--- Dataset entries ---

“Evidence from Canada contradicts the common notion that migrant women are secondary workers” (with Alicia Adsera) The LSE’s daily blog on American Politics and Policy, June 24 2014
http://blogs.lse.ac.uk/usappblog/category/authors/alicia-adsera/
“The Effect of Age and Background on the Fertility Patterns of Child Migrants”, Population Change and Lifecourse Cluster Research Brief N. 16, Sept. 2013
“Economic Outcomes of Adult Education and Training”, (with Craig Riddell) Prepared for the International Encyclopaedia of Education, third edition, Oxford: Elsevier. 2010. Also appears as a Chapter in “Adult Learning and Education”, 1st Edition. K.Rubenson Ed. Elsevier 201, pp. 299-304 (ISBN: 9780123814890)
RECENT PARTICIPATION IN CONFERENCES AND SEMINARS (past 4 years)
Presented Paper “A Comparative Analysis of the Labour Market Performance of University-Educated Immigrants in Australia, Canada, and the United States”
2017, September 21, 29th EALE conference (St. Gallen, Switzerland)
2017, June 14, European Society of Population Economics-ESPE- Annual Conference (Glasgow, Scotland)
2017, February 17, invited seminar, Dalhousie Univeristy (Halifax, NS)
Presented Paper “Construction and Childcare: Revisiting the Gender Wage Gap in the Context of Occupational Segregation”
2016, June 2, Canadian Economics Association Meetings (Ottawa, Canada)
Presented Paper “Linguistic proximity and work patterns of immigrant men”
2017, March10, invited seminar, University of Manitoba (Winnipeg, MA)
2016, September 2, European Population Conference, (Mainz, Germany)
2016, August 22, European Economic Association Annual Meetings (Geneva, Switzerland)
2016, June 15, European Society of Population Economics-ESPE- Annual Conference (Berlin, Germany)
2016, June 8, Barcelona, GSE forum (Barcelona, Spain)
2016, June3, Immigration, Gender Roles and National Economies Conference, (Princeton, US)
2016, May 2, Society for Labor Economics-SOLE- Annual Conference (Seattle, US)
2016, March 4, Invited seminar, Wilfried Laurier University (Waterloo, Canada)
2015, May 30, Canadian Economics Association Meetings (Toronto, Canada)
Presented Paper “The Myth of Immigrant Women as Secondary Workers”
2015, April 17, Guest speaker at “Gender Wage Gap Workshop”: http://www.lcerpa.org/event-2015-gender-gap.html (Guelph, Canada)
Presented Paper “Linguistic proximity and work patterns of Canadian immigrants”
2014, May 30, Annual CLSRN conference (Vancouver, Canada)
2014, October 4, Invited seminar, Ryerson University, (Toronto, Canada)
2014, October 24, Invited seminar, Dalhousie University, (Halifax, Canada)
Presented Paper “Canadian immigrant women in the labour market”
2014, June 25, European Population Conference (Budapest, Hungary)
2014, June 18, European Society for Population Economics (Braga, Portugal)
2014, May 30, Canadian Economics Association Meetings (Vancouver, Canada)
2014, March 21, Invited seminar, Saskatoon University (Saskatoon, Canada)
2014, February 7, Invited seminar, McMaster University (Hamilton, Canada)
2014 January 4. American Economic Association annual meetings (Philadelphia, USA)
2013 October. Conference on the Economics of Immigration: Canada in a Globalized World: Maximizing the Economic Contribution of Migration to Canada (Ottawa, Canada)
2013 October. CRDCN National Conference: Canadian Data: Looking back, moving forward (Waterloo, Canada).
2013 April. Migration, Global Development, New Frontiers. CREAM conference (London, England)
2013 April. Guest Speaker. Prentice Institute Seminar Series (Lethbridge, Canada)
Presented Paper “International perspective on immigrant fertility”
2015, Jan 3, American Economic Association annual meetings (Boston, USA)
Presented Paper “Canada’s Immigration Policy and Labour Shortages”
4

--- Requirement ---
Check the entries above for the word "Vancouver" and copy every line where it turns up.

--- Expected answer ---
2014, May 30, Annual CLSRN conference (Vancouver, Canada)
2014, May 30, Canadian Economics Association Meetings (Vancouver, Canada)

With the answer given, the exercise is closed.